Economically, India appears to have transitioned from optimistic budgeting with slippage, to responsive budgeting with discipline.
The broader takeaway is not merely that India is increasing its defence expenditure, but that fiscal governance has undergone significant evolution. The period preceding 2017 illustrates how capital modernisation efforts can be constrained by revenue pressures and deficit consolidation. Conversely, the post-2020 phase demonstrates how strategic shocks can act as catalysts for institutional acceleration, thereby aligning allocation with execution.

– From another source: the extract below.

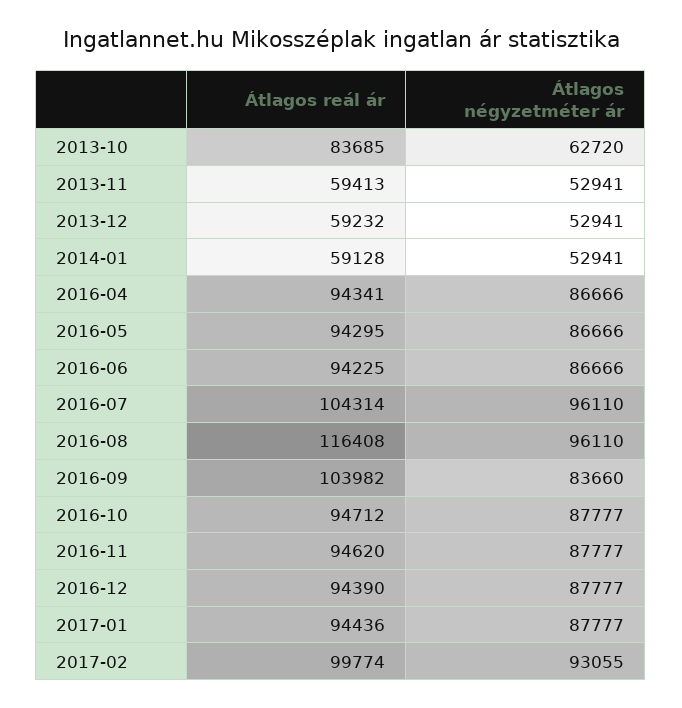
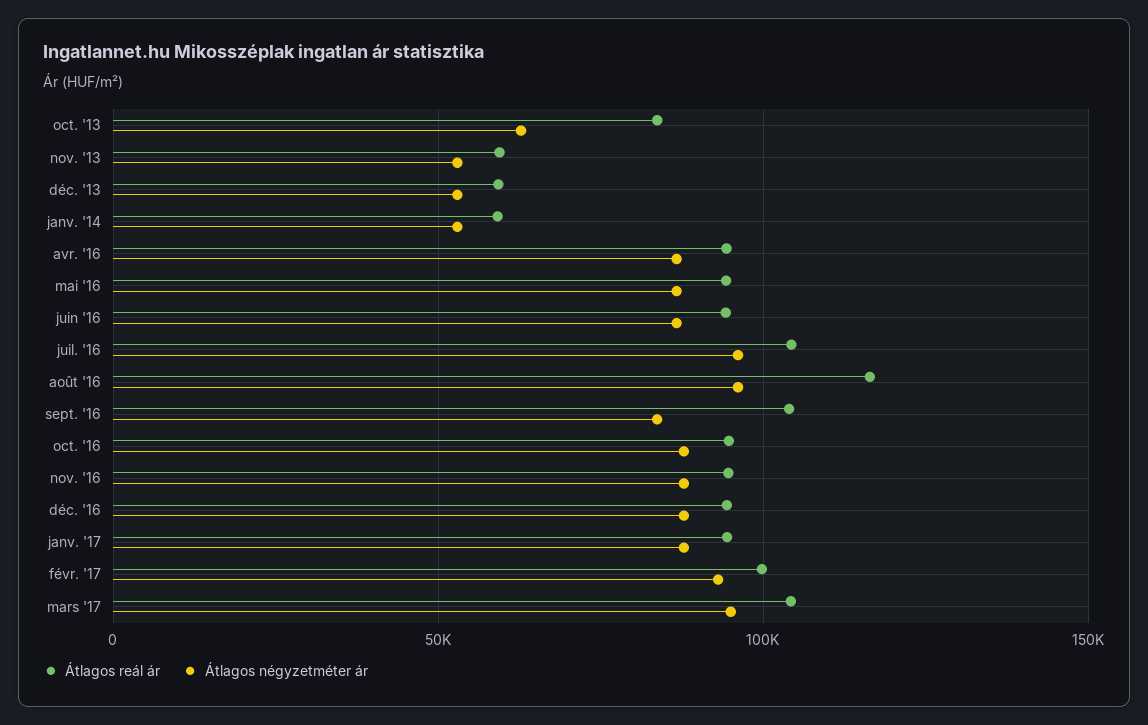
Átlagos reál ár, mars '17: none -> 105000
Átlagos négyzetméter ár, mars '17: none -> 95000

The central issue is sustainability. While strategic urgency can improve system efficiency, the question remains whether execution discipline will persist if fiscal pressures re-emerge. Revenue expenditure in defence continues to be structurally high. Future pay revisions, pension liabilities, or macroeconomic slowdowns could once again challenge capital prioritisation.
Recent data suggests that after years of friction, India may finally be achieving alignment between ambition and absorption. If the alignment is maintained, the true reform in India’s defence sector will not be a singular platform acquisition, but the gradual institutionalisation of fiscal credibility.